### DATA

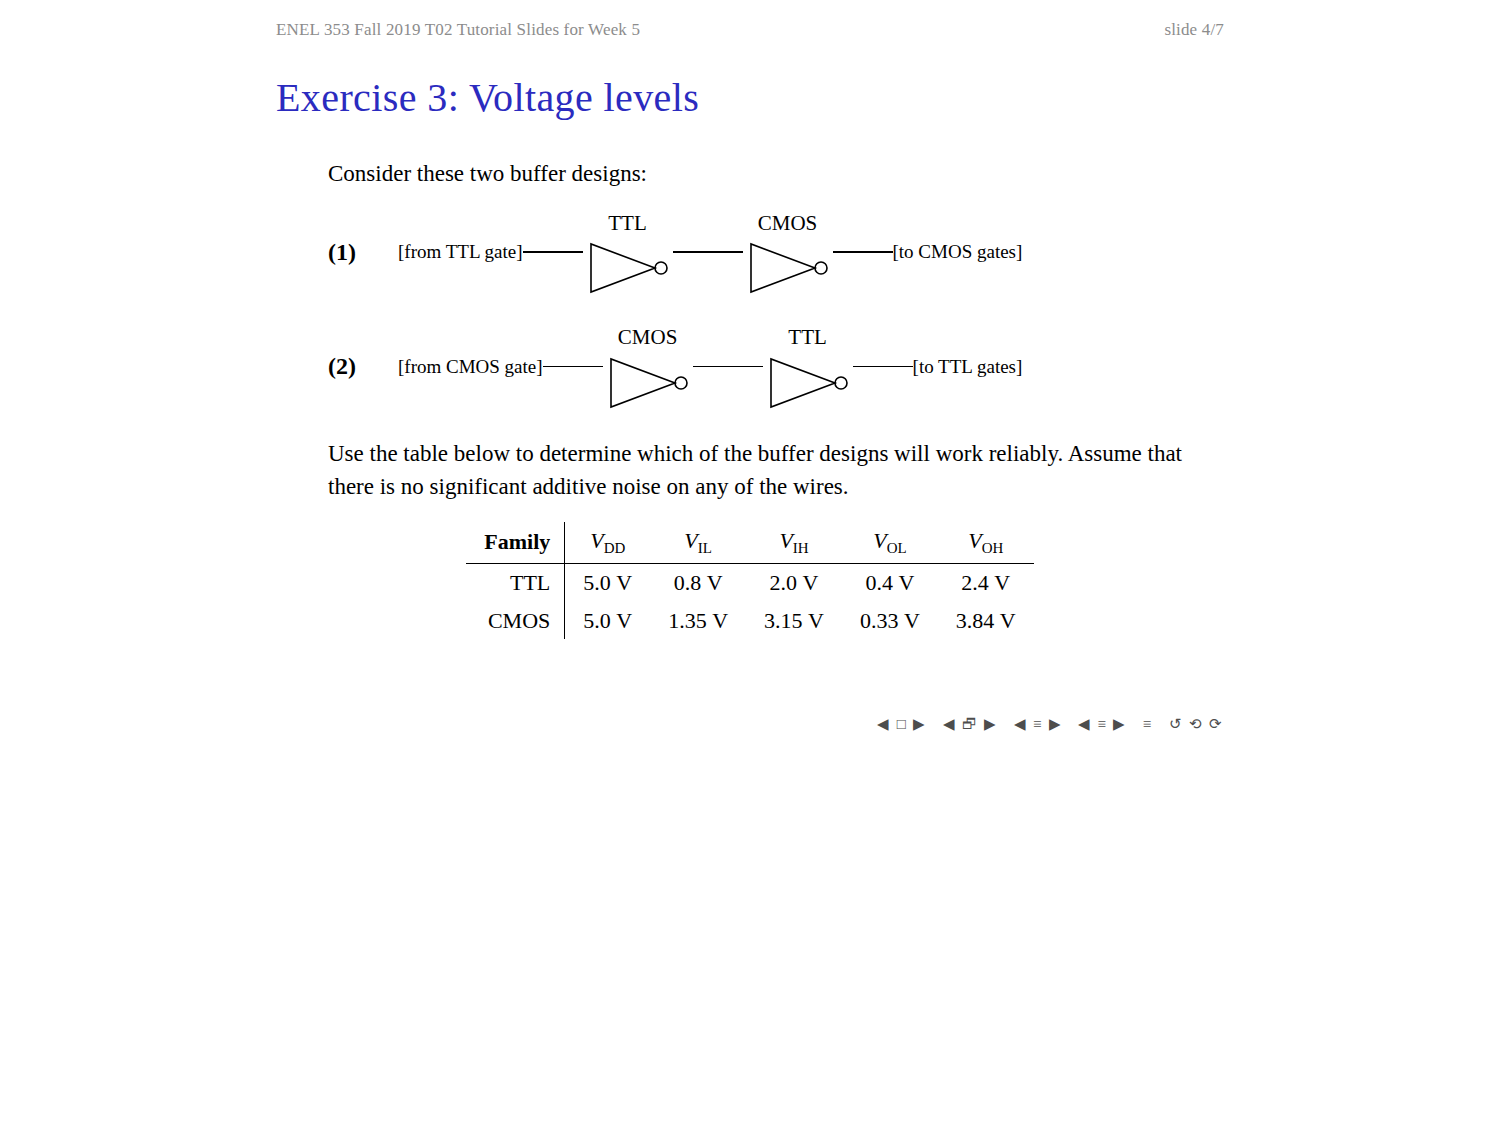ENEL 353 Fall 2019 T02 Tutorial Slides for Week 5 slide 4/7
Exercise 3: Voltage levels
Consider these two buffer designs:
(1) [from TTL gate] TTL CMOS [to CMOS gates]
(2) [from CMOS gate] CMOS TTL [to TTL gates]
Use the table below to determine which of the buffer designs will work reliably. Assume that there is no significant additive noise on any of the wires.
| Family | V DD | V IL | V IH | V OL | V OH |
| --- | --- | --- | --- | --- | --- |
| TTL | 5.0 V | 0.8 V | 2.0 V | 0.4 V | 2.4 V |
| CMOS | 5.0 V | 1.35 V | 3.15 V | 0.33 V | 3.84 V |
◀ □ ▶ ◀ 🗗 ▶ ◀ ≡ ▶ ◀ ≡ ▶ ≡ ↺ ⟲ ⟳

### EXERCISE
A word-for-word copy of all the records above is required, with the pictures left out.

### EXERCISE RESULT
ENEL 353 Fall 2019 T02 Tutorial Slides for Week 5 slide 4/7
Exercise 3: Voltage levels
Consider these two buffer designs:
(1) [from TTL gate] TTL CMOS [to CMOS gates]
(2) [from CMOS gate] CMOS TTL [to TTL gates]
Use the table below to determine which of the buffer designs will work reliably. Assume that there is no significant additive noise on any of the wires.
| Family | V DD | V IL | V IH | V OL | V OH |
| --- | --- | --- | --- | --- | --- |
| TTL | 5.0 V | 0.8 V | 2.0 V | 0.4 V | 2.4 V |
| CMOS | 5.0 V | 1.35 V | 3.15 V | 0.33 V | 3.84 V |
◀ □ ▶ ◀ 🗗 ▶ ◀ ≡ ▶ ◀ ≡ ▶ ≡ ↺ ⟲ ⟳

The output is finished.